As the fear of war grows, Europe is expanding its military power, but supply is overwhelmingly short. Korean weapons, proven in both quality and delivery, have an edge.
On the 27th, AFW Partners CEO Lee Seon-yeop said at a press briefing hosted by Hanwha Asset Management at the Korea Financial Investment Association on the theme of "reordering of the global security order and the 2026 outlook for K-defense" that deepening global conflicts are becoming the foundation for growth in the global defense industry market.
Lee noted that various agreements from the era of globalization, such as the World Trade Organization (WTO) and free trade agreements (FTA), are being nullified, and that the United States is moving to rebuild supply chains that exclude China to revive manufacturing. He analyzed that this trend is creating a confrontation between South Korea, the United States, and Japan, and North Korea, China, and Russia.
Lee explained that the global supply chain is becoming bloc-based and that the fear of war is spreading in Europe due to the Russia-Ukraine war, adding that an arms race has begun as a means to avoid war risks.
He added that there is an unprecedented shortage of weapons and that Europe is suffering from fiscal burdens, emphasizing that Europe wants a country that can supply weapons at the right time and at the right price, and Korea can be the answer.
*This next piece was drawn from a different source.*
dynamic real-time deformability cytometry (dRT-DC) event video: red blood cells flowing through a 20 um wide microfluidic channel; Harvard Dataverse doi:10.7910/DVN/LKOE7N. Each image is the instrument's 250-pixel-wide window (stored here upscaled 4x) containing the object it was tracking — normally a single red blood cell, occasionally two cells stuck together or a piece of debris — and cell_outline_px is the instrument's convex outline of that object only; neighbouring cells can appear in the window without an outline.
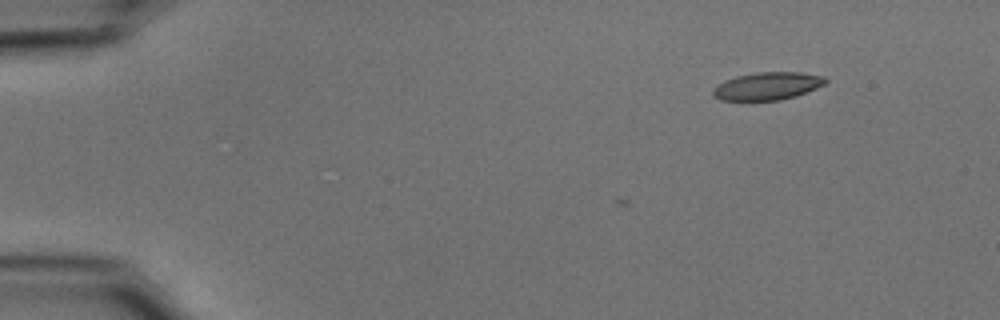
{"species": "common noctule bat (a hibernating species)", "species_latin": "Nyctalus noctula", "temperature_condition": "cold", "stored_images_in_passage": 3, "camera_frame_rate_fps": 3000, "um_per_image_px": 0.085, "animal": {"sex": "male", "body_mass_g": 15.6}, "frame": {"image": 1, "passage_image": 3, "time_ms": 0.667, "image_size_px": [1000, 320], "cell_outline_px": [[828, 80], [824, 84], [816, 88], [796, 96], [780, 100], [720, 100], [712, 96], [712, 88], [724, 80], [736, 76], [756, 72], [800, 72], [824, 76]], "centroid_in_image_um": [65.2, 7.31], "position_along_channel_um": 19.8, "area_um2": 18.26}}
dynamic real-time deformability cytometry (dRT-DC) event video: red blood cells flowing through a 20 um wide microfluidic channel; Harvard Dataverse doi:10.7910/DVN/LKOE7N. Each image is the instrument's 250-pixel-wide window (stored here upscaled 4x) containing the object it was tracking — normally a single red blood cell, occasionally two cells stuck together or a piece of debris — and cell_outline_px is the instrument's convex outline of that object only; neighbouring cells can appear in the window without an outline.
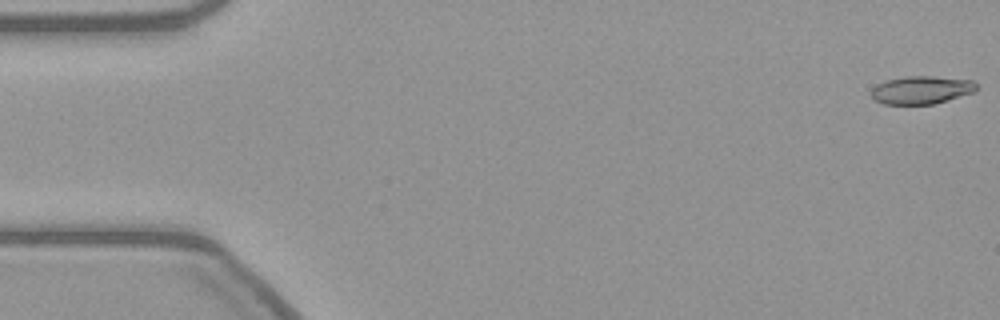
{"species": "common noctule bat (a hibernating species)", "species_latin": "Nyctalus noctula", "temperature_condition": "warm", "stored_images_in_passage": 52, "camera_frame_rate_fps": 3000, "um_per_image_px": 0.085, "animal": {"sex": "female", "body_mass_g": 21.9}, "frame": {"image": 1, "passage_image": 1, "time_ms": 0.0, "image_size_px": [1000, 320], "cell_outline_px": [[976, 92], [948, 100], [932, 104], [884, 104], [876, 100], [872, 96], [872, 88], [876, 84], [888, 80], [904, 76], [932, 76], [972, 80], [976, 84]], "centroid_in_image_um": [78.34, 7.64], "position_along_channel_um": 6.7, "area_um2": 17.11}}
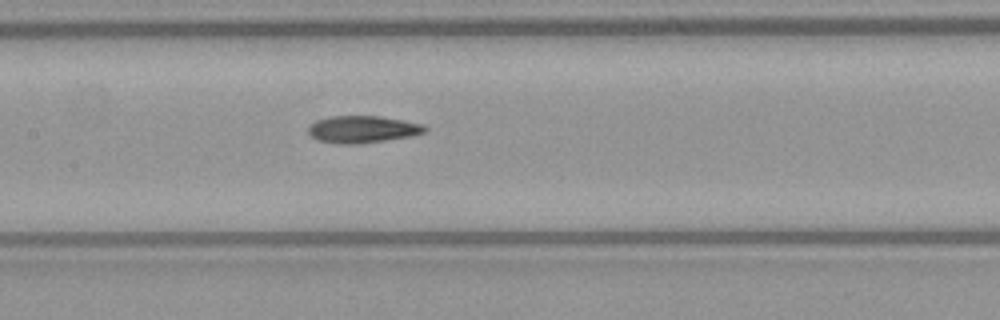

Korea Investment and Securities researcher Jang Nam-hyeon, focusing on the fact that the negotiating power of Korean companies has grown compared to 2022 in response to concerns in some quarters about a "margin peak," said the likelihood of sustaining high margins is strong.
As grounds, Jang cited: ▲ continued excess demand environment for weapons systems ▲ increased market share of Korean companies compared with 2022 ▲ Middle Eastern countries with greater capacity for defense expenditure than Poland.
Jang stressed that attention should be paid to the Middle East market, noting in particular that suppliers are very limited in the global weapons systems market.
Jang said that the United States, France, Germany, and the United Kingdom, which had exported weapons to many Middle Eastern countries in the past, have shifted their focus to exporting to European countries such as Ukraine after the Russia-Ukraine war, opening opportunities for K-defense corporations. He added that many tanks and armored vehicles in the Middle East are aging and need replacement, and both Hanwha Aerospace and Hyundai Rotem are carrying out full-scale marketing activities in the Middle East.
Meanwhile, Hanwha Asset Management Chief Marketing Officer (CMO) Choi Yeong-jin said that the PLUS exchange-traded fund (ETF) showed a 112% net worth growth rate as of October this year compared with the end of the previous year, emphasizing that the bloc-to-bloc confrontation between the U.S.-centered Western camp and the China-centered anti-Western camp is a "new normal" that will last for decades.